Différence majeure avec la cession de fonds de commerce, l'acquisition des titres de la société implique la reprise de l'intégralité de ses actifs et passifs, y compris de risques qui peuvent ne pas avoir été provisionnés dans les comptes de la société cible. Le cédant est dès lors avisé de prévoir une garantie d'actif et de passif (GAP). En raison de sa technicité, l'intervention d'un avocat est alors recommandée.

Location-gérance

La location-gérance est un contrat par lequel le bailleur concède totalement ou partiellement la location du fonds de commerce à un gérant, qui exploite l'entreprise sous sa responsabilité.

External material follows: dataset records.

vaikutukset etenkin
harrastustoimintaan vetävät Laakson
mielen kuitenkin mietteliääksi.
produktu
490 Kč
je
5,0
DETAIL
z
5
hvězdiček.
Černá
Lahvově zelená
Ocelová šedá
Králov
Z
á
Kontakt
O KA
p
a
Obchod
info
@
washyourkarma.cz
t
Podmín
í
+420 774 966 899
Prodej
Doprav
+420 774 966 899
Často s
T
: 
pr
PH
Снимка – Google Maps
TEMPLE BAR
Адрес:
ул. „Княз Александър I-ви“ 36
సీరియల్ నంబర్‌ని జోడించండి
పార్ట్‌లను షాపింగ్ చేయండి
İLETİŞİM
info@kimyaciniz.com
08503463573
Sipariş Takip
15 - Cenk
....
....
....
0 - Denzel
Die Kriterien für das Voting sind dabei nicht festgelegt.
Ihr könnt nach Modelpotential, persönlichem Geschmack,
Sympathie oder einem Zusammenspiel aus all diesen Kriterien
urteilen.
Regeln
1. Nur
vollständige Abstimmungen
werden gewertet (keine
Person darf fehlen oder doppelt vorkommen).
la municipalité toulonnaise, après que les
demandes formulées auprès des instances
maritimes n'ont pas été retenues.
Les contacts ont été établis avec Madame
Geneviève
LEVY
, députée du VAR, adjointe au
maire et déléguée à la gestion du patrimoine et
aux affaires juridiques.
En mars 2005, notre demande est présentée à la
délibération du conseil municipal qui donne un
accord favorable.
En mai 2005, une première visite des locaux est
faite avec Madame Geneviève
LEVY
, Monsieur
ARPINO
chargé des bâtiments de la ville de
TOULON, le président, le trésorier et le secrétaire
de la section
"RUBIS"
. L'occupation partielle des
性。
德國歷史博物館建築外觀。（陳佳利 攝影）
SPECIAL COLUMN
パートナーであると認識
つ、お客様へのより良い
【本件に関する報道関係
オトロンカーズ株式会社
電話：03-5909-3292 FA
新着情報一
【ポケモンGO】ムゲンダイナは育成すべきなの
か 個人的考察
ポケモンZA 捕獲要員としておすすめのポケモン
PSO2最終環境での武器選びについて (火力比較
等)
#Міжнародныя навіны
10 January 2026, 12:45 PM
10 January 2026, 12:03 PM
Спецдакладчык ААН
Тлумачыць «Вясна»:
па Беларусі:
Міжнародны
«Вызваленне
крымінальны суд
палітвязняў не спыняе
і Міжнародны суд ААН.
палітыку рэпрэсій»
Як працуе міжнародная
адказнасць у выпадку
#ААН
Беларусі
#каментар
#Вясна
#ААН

Les conséquences fiscales pour le repreneur

Intérêts de l'emprunt ayant financé l'opération de reprise

L'achat de titres de société par une personne morale donne le droit à la déduction des intérêts d'emprunt. On voit là l'intérêt d'acquérir des titres de société par une autre société assujettie à l'impôt sur les sociétés.

Droits d'enregistrement

Qu'il s'agisse de la reprise d'un fonds, du rachat de titres de société ou d'une transmission familiale, le repreneur de l'entreprise devra payer des droits d'enregistrement. En cas de cession de fonds, les droits d'enregistrement sont de 3 % pour un prix (ou une valeur) compris entre 23 000 € et 200 000 €, et de 5 % au-delà. Les cessions de parts sociales (notamment de SARL) sont soumises à un droit de 3 %, après abattement de 23 000 € appliqué au prorata du nombre de parts cédées. Les cessions d'actions sont quant à elles taxées à 0,1 %.

Le cas du rachat d'un fonds de commerce

Lors d'un rachat de fonds de commerce, le repreneur doit, dans les 15 jours qui suivent la reprise, effectuer une déclaration d'existence auprès des services fiscaux. En ce sens, il devra payer la TVA sur le stock de marchandises. Cependant, les marchandises neuves cédées avec le fonds ne sont pas taxées lorsque le repreneur est soumis au régime simplifié d'imposition de la TVA.